The campaign itself might not be box office, but it is a fascinating and pivotal European military event.  The game works in a lot of the reasons why that was the case, and whatever you think might be missing, the model is robust enough to carry a house rule or two.

A quality design – but then, I hardly expected anything else.

Footnotes:

[1] Scott Bowden: Napoleon’s Grande Armée of 1813.

[2] Readers may care to study works such as George Nafziger’s Imperial Bayonets and Brent Nosworthy’s Battle Tactics of Napoleon and His Enemies to get an idea of the complexity of unit management on the Napoleonic battlefield.

[3] Dominic Levien Russia Against Napoleon.

[4] A little out of context, but Tim Clayton cites examples (Waterloo – Four Days That Changed Europe’s Destiny) of how raw Prussian recruits at Ligny proved deaf to the orders and instructions of their NCOs and got themselves killed far too easily dashing about in impulsive forays.  The same also applied to many of the raw French infantry, and may explain why D’Erlon launched his initial attack in such a collection of clumsy and compact formations – to give some semblance of order to battalions that might otherwise fall apart on the approach.

[5] Andrew Roberts: Napoleon The Great.

[6] Elting and Esposito: A Military History and Atlas of The Napoleonic Wars makes a brief reference to the emperor going in with his boot at Lützen.  However, certain occasions of imperial risk-taking during 1814 seem to have been driven more by despair than by military necessity.

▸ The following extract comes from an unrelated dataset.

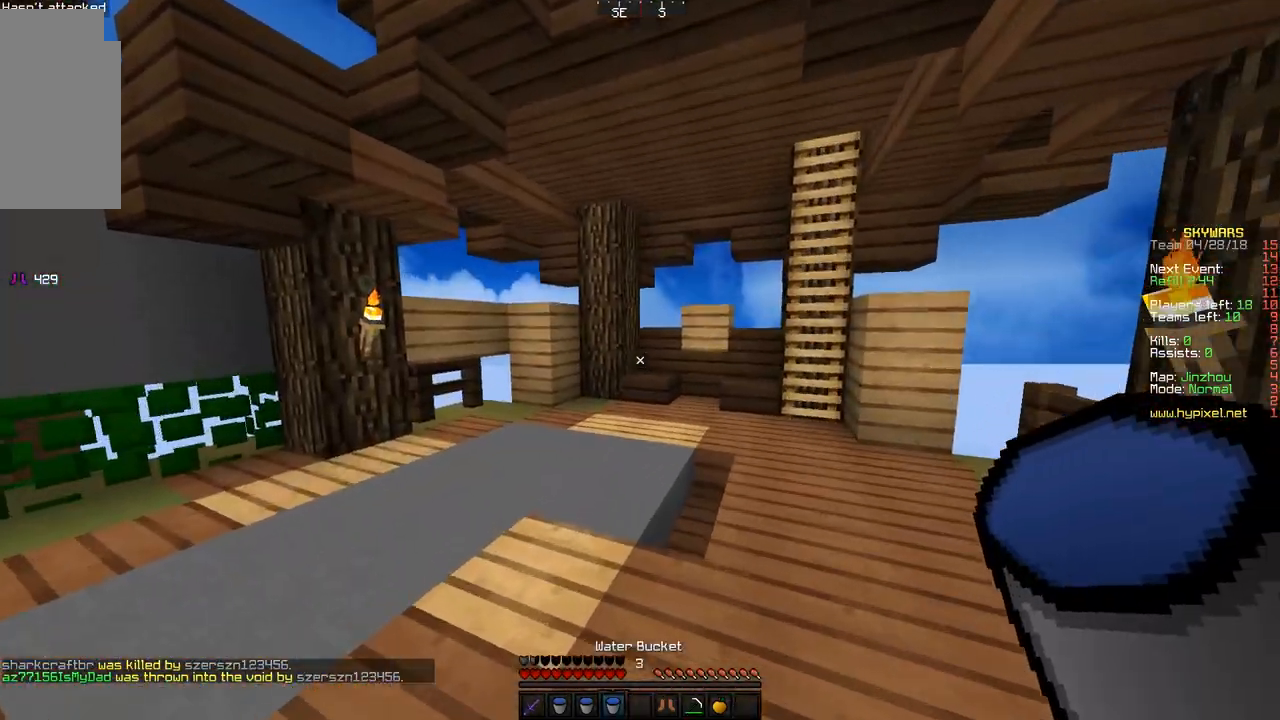
{"keys": ["w"], "mouse": [], "events": [[83, "d", "down"], [183, "w", "up"], [400, "w", "down"], [500, "d", "up"]]}
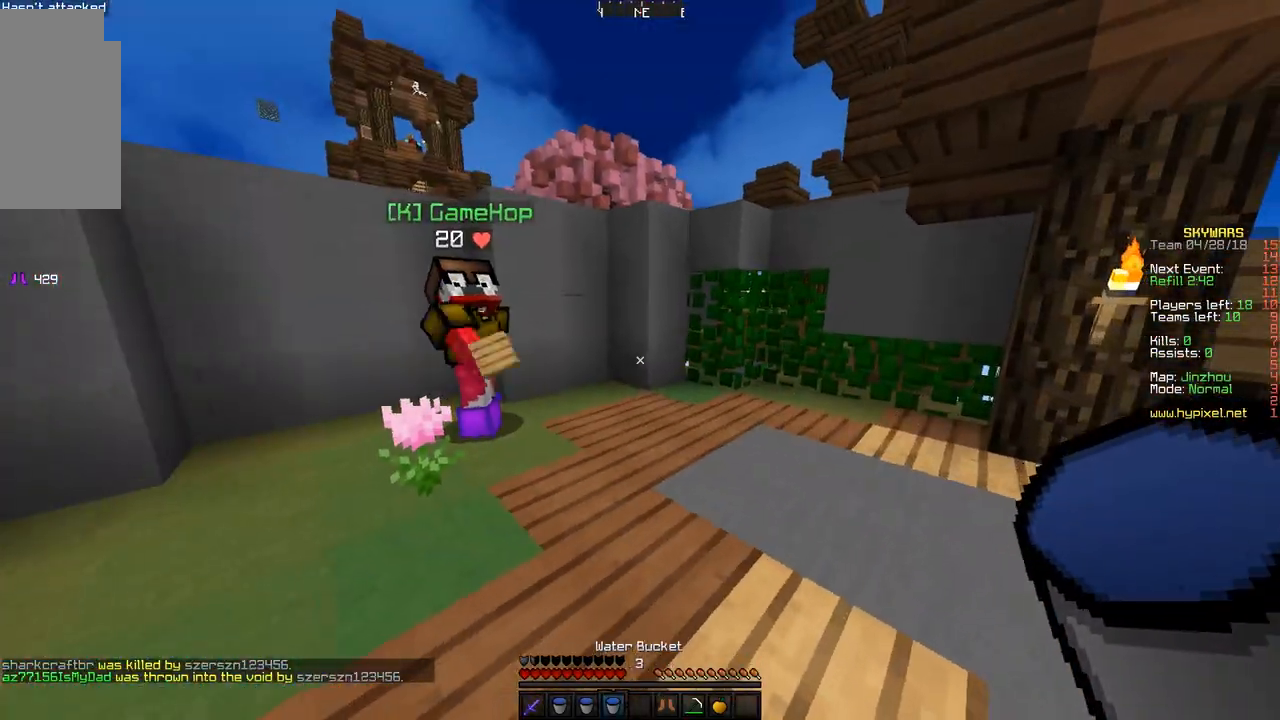
{"keys": ["d", "w"], "mouse": [], "events": [[300, "d", "down"]]}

[7] Modern scholarship (Barbero/Clayton) strongly suggests that D’Erlon’s I Corps’ attacks at Waterloo was preceded by a bombardment from close to a mile away from Wellington’s centre and left.

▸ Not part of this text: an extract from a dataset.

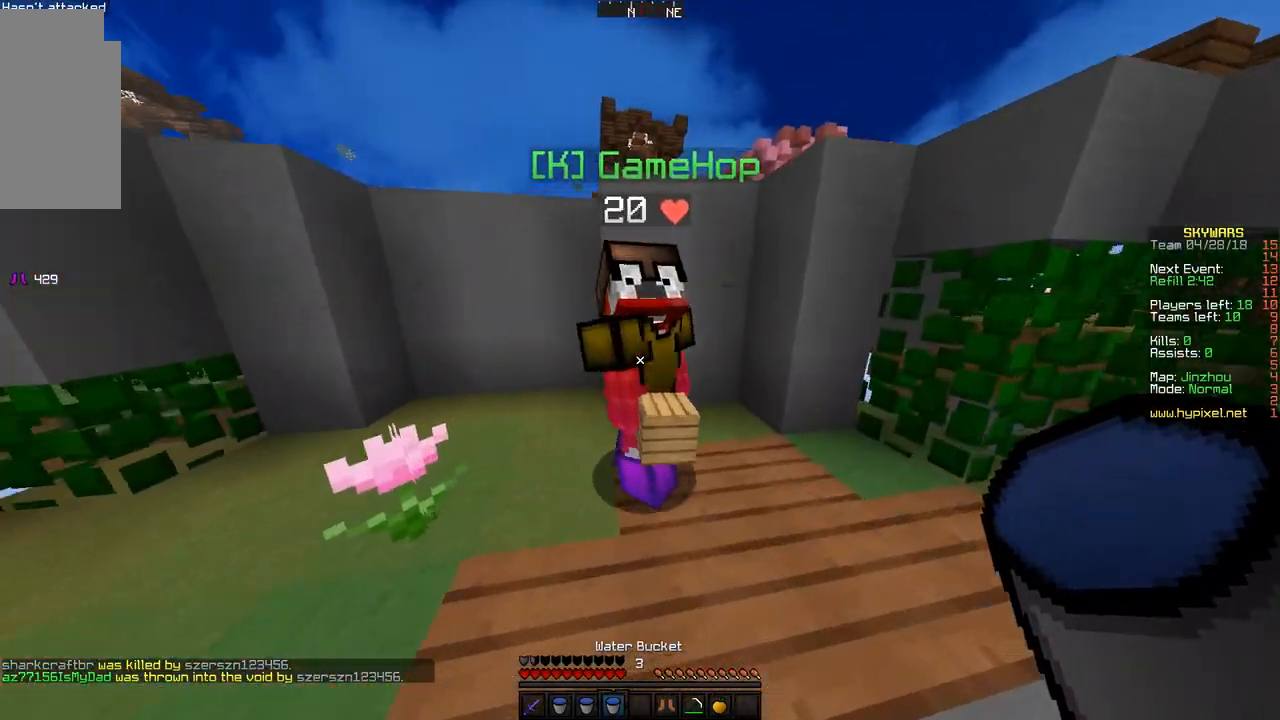
{"keys": [], "mouse": [], "events": [[33, "a", "down"], [33, "w", "up"], [100, "d", "up"], [100, "w", "down"], [300, "w", "up"], [400, "mouse_right", "down"], [500, "a", "up"], [500, "mouse_right", "up"]]}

[8] “How can a man go forward with the cavalry without infantry support?”  No two guesses where that line comes from, but within the context of this game series, it seems Ney wanted his charges without reading the rules!

[9] Ar* results, on columns 1:5 to 2:1 (Ar usually being a plain, straightforward attacker retreat), are converted to shock in storm turns or in terrain such as wooded.  Design notes stress that different factors could apply to how such applicable combats progressed, based on the different nature of the battle environment.

[10] After the death of Bessieres in the spring of 1813, Napoleon was at pains to stress that his wife should be assured that he and the marshal were a good distance apart when a cannonball struck him in the chest.  He was, however, far closer to Duroc at short time later, and to Saint-Maurice in 1815, when both met a gory end.

[11] Historically, Duroc was disemboweled by a cannonball during an action occurring between Lützen and Bautzen, and died a very painful and lingering death.  Napoleon was at his side for much of that period, and despite the fact that the forces were in contact, he essentially called off the action and then sat bereft and alone for the rest of the day.

About the Author

Paul

Paul has been involved in the hobby since the early 1970s. Of largely Belgian ancestry on his father’s side, and English (Yorkshire) on his mother’s, after finishing his education he worked in tourism and student services, and also spent some time in the former West Germany. He met his wife Boo in 1990, and they married a couple of years later.

Paul hails from a long line of former servicemen – one grandfather was a sergeant in the BEF of 1914, whilst two of his great grandfathers were killed serving with the Royal Navy. His own father, who was born in Britain, served with the army in Malaya in the early 1950s.